Entries shown
== == ==

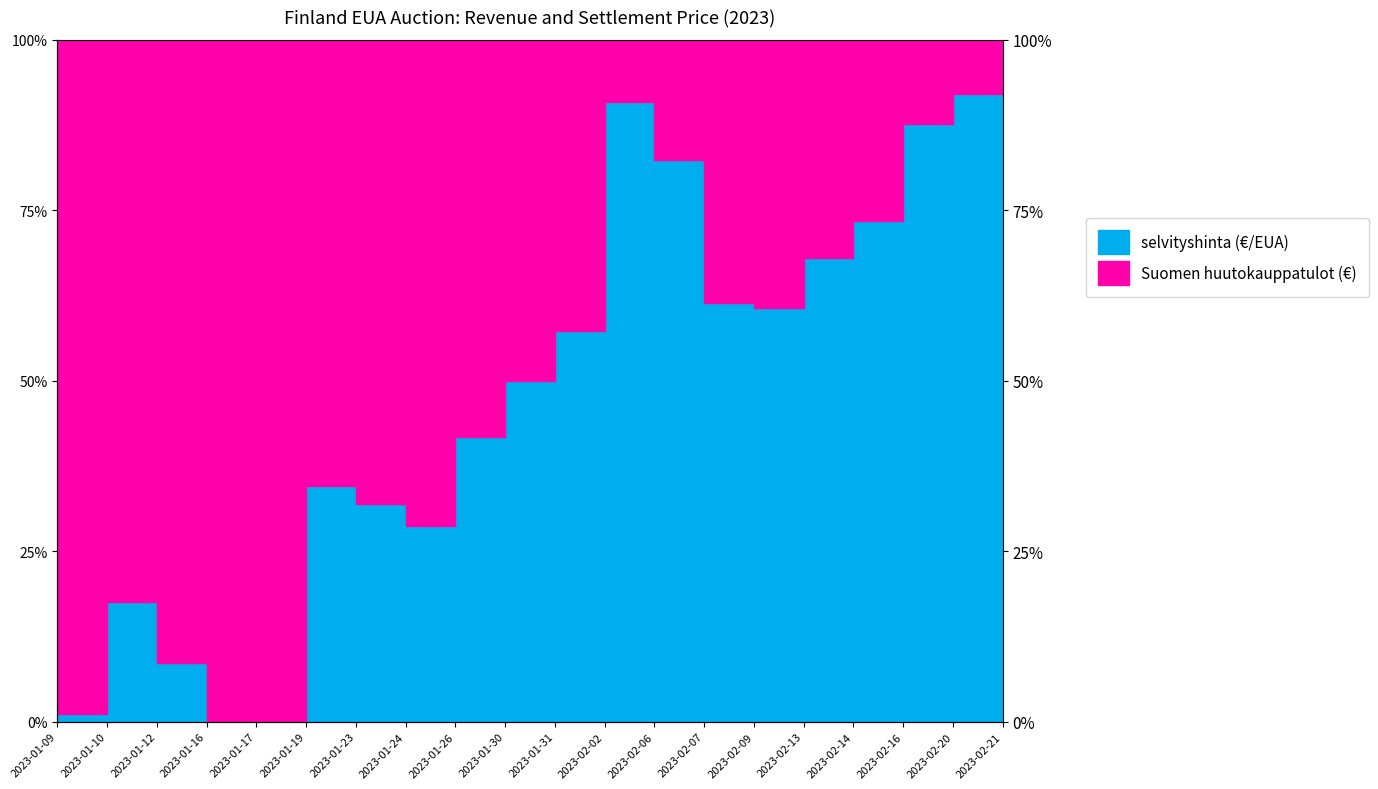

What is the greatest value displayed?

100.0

== == ==

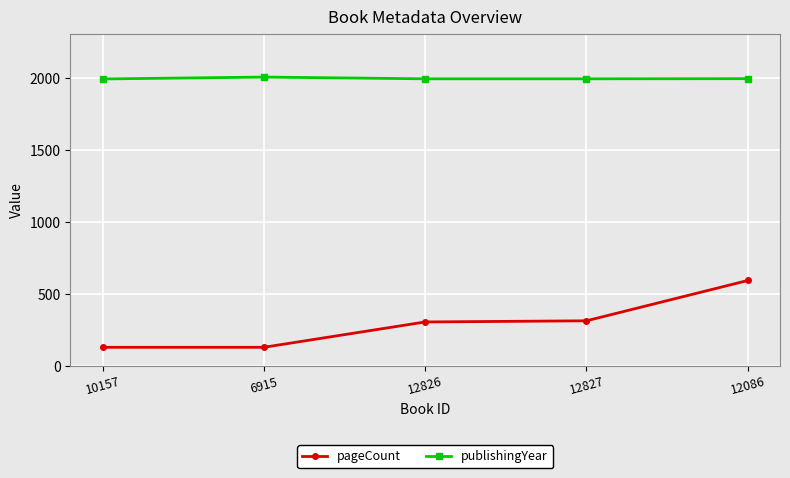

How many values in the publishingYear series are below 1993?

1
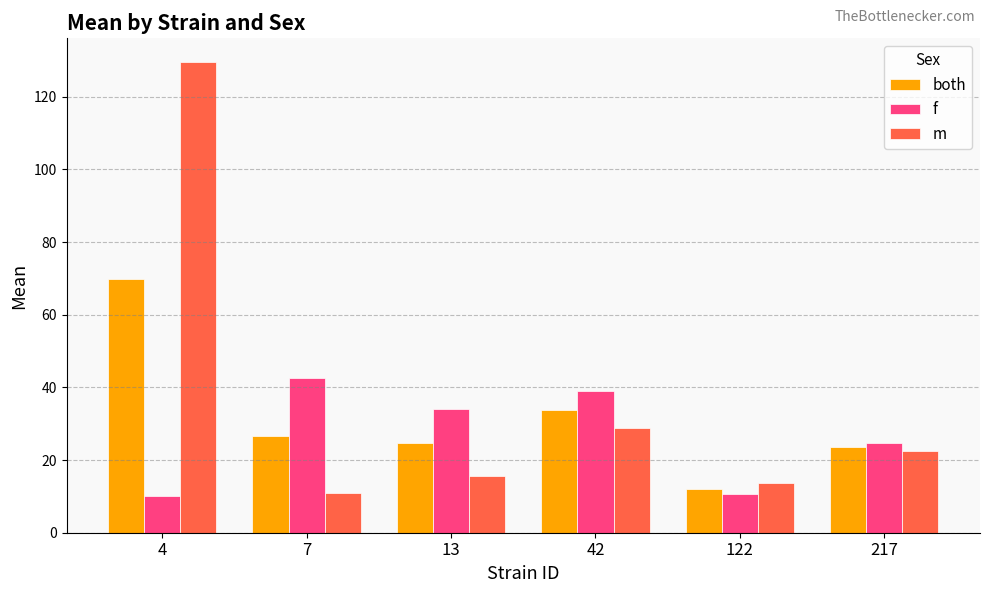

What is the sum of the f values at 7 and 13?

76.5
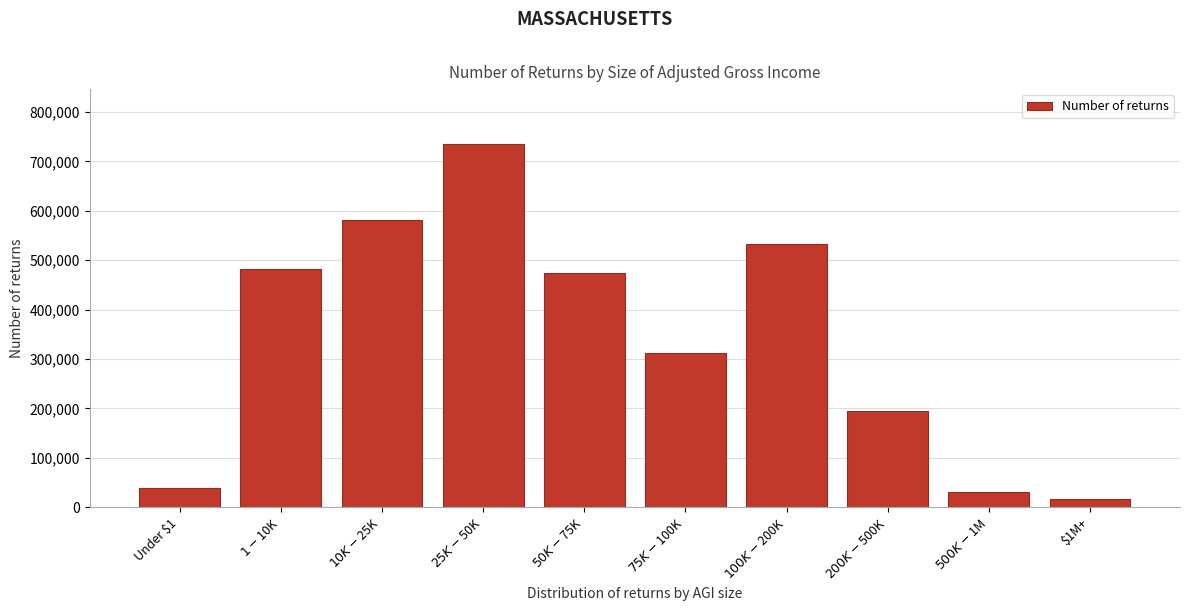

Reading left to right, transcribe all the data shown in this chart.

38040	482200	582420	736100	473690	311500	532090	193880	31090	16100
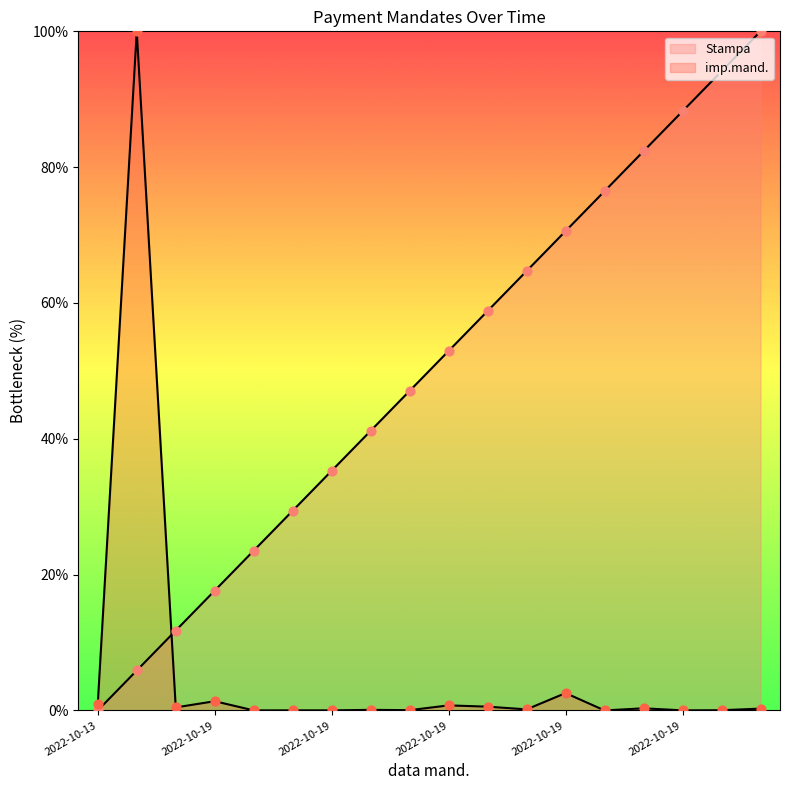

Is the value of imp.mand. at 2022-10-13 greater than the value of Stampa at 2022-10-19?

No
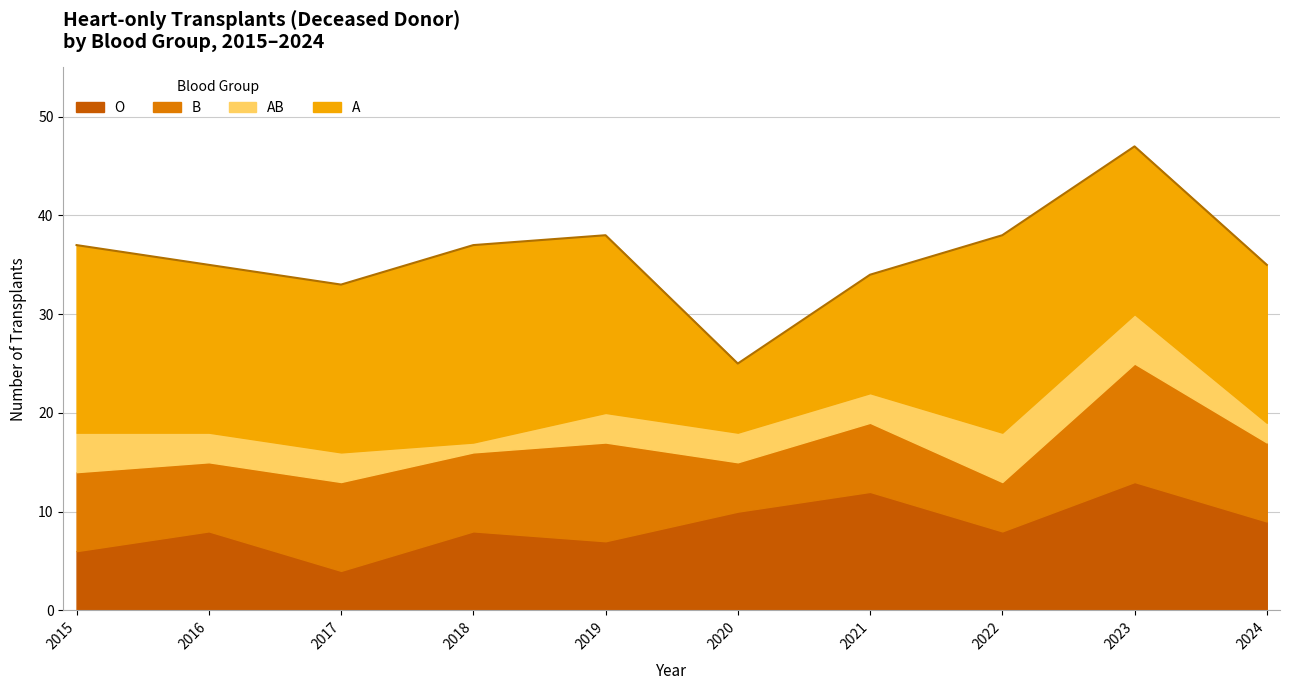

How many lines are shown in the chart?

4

== == ==

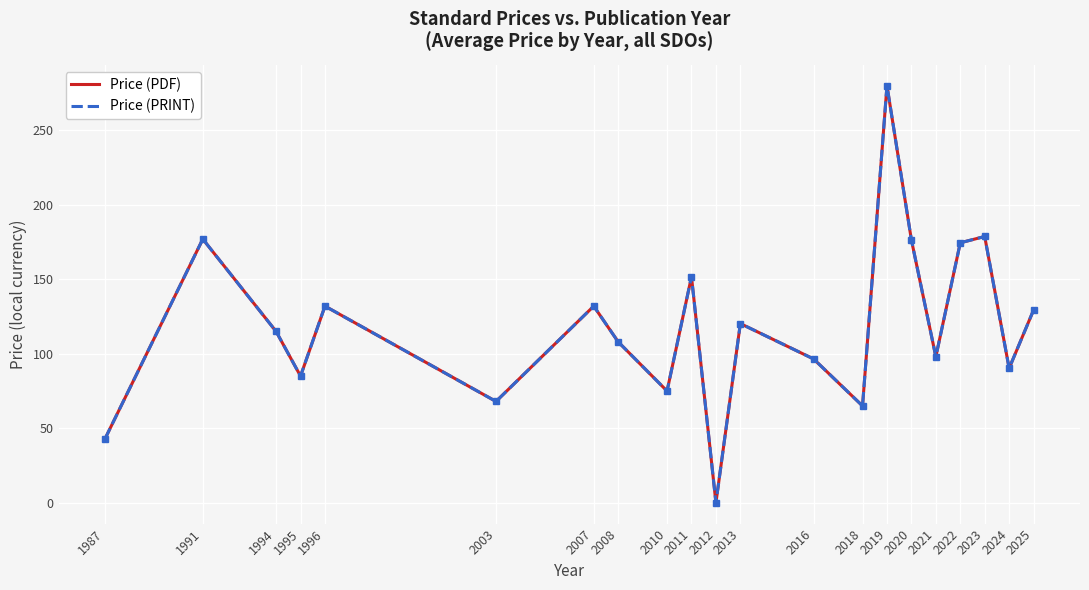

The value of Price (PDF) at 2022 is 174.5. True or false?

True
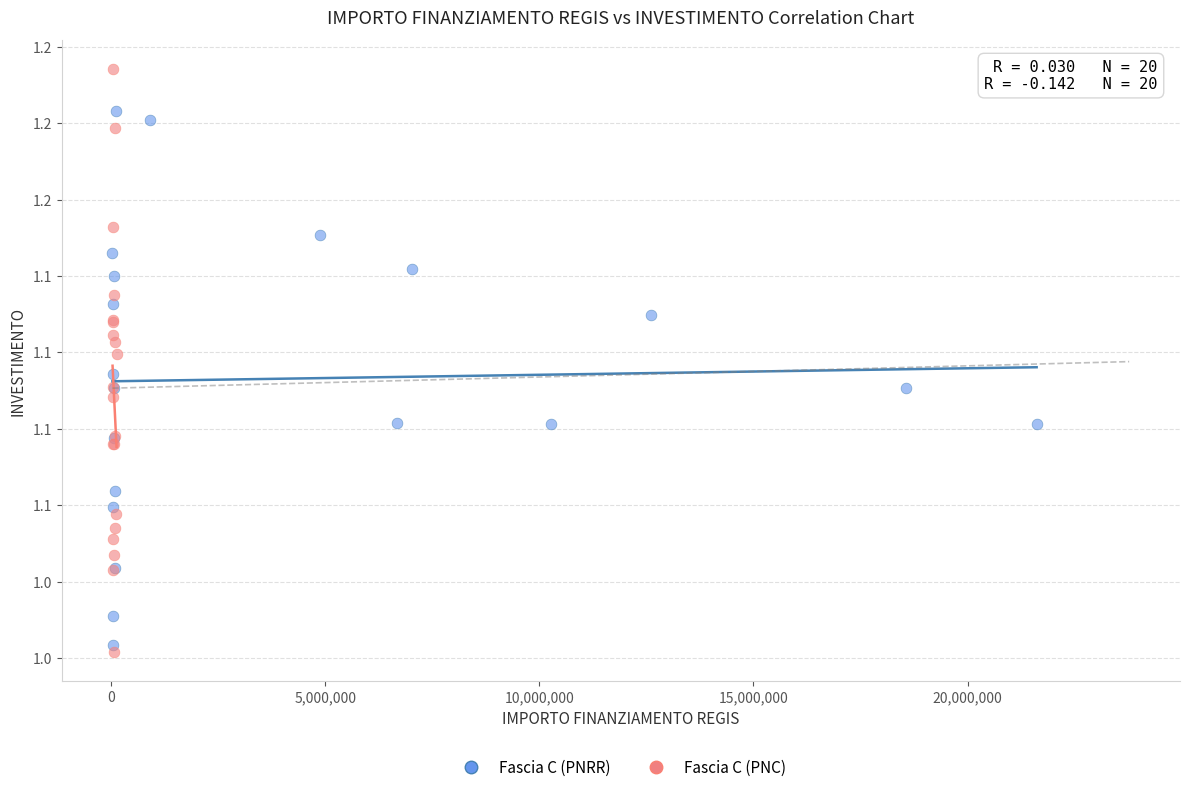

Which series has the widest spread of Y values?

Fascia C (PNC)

== == ==

Copy out everything from the line containing "Reading left to" down to the line containing "How many lines are shown in the chart?", including both of those lines, and omit the pictures.

Reading left to right, transcribe all the data shown in this chart.

38040	482200	582420	736100	473690	311500	532090	193880	31090	16100

Is the value of imp.mand. at 2022-10-13 greater than the value of Stampa at 2022-10-19?

No

How many lines are shown in the chart?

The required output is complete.